*** DATA TO PROCESS ***
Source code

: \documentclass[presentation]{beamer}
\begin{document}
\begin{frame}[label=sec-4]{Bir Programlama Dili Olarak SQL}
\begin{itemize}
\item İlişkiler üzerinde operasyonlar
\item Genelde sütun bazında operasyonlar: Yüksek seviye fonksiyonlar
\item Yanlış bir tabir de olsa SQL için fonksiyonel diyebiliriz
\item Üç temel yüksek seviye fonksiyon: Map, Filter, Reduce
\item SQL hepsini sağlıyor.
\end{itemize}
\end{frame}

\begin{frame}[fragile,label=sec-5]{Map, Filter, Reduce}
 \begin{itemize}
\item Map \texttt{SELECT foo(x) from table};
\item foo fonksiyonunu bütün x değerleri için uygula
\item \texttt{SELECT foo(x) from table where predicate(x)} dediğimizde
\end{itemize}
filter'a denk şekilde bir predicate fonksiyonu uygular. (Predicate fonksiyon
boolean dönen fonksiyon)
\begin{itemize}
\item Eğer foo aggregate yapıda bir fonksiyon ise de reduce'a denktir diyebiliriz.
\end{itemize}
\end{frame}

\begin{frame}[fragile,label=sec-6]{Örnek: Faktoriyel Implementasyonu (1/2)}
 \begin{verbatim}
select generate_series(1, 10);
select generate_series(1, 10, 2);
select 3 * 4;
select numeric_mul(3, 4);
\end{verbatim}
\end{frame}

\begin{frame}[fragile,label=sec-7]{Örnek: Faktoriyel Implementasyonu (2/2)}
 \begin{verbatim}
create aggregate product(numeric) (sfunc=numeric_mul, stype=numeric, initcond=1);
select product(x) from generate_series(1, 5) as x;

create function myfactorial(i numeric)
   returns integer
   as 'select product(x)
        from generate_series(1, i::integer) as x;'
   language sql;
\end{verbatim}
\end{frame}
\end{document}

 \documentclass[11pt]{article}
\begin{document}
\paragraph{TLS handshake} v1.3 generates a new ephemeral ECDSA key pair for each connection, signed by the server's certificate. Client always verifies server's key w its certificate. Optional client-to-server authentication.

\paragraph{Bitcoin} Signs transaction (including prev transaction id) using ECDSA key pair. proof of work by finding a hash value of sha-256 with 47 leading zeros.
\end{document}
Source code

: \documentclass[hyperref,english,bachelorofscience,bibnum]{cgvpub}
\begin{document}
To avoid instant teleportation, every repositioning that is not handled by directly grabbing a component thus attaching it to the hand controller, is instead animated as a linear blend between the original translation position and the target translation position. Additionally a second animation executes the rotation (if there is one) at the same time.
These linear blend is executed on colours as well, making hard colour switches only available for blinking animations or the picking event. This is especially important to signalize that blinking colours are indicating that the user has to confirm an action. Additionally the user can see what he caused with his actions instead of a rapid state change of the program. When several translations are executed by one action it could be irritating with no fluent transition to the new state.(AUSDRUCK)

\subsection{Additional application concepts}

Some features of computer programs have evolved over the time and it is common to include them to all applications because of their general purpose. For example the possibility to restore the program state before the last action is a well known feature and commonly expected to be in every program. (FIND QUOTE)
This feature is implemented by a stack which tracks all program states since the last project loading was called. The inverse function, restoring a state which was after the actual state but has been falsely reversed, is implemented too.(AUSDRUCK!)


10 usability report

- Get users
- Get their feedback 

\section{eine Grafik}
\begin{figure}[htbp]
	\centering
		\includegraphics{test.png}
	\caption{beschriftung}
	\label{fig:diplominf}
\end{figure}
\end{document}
*** End of DATA TO PROCESS ***
● **EXERCISE BRIEF**:
Restate all entries above verbatim.

● **ANSWER TO THE PROBLEM**:
Source code

: \documentclass[presentation]{beamer}
\begin{document}
\begin{frame}[label=sec-4]{Bir Programlama Dili Olarak SQL}
\begin{itemize}
\item İlişkiler üzerinde operasyonlar
\item Genelde sütun bazında operasyonlar: Yüksek seviye fonksiyonlar
\item Yanlış bir tabir de olsa SQL için fonksiyonel diyebiliriz
\item Üç temel yüksek seviye fonksiyon: Map, Filter, Reduce
\item SQL hepsini sağlıyor.
\end{itemize}
\end{frame}

\begin{frame}[fragile,label=sec-5]{Map, Filter, Reduce}
 \begin{itemize}
\item Map \texttt{SELECT foo(x) from table};
\item foo fonksiyonunu bütün x değerleri için uygula
\item \texttt{SELECT foo(x) from table where predicate(x)} dediğimizde
\end{itemize}
filter'a denk şekilde bir predicate fonksiyonu uygular. (Predicate fonksiyon
boolean dönen fonksiyon)
\begin{itemize}
\item Eğer foo aggregate yapıda bir fonksiyon ise de reduce'a denktir diyebiliriz.
\end{itemize}
\end{frame}

\begin{frame}[fragile,label=sec-6]{Örnek: Faktoriyel Implementasyonu (1/2)}
 \begin{verbatim}
select generate_series(1, 10);
select generate_series(1, 10, 2);
select 3 * 4;
select numeric_mul(3, 4);
\end{verbatim}
\end{frame}

\begin{frame}[fragile,label=sec-7]{Örnek: Faktoriyel Implementasyonu (2/2)}
 \begin{verbatim}
create aggregate product(numeric) (sfunc=numeric_mul, stype=numeric, initcond=1);
select product(x) from generate_series(1, 5) as x;

create function myfactorial(i numeric)
   returns integer
   as 'select product(x)
        from generate_series(1, i::integer) as x;'
   language sql;
\end{verbatim}
\end{frame}
\end{document}

 \documentclass[11pt]{article}
\begin{document}
\paragraph{TLS handshake} v1.3 generates a new ephemeral ECDSA key pair for each connection, signed by the server's certificate. Client always verifies server's key w its certificate. Optional client-to-server authentication.

\paragraph{Bitcoin} Signs transaction (including prev transaction id) using ECDSA key pair. proof of work by finding a hash value of sha-256 with 47 leading zeros.
\end{document}
Source code

: \documentclass[hyperref,english,bachelorofscience,bibnum]{cgvpub}
\begin{document}
To avoid instant teleportation, every repositioning that is not handled by directly grabbing a component thus attaching it to the hand controller, is instead animated as a linear blend between the original translation position and the target translation position. Additionally a second animation executes the rotation (if there is one) at the same time.
These linear blend is executed on colours as well, making hard colour switches only available for blinking animations or the picking event. This is especially important to signalize that blinking colours are indicating that the user has to confirm an action. Additionally the user can see what he caused with his actions instead of a rapid state change of the program. When several translations are executed by one action it could be irritating with no fluent transition to the new state.(AUSDRUCK)

\subsection{Additional application concepts}

Some features of computer programs have evolved over the time and it is common to include them to all applications because of their general purpose. For example the possibility to restore the program state before the last action is a well known feature and commonly expected to be in every program. (FIND QUOTE)
This feature is implemented by a stack which tracks all program states since the last project loading was called. The inverse function, restoring a state which was after the actual state but has been falsely reversed, is implemented too.(AUSDRUCK!)


10 usability report

- Get users
- Get their feedback 

\section{eine Grafik}
\begin{figure}[htbp]
	\centering
		\includegraphics{test.png}
	\caption{beschriftung}
	\label{fig:diplominf}
\end{figure}
\end{document}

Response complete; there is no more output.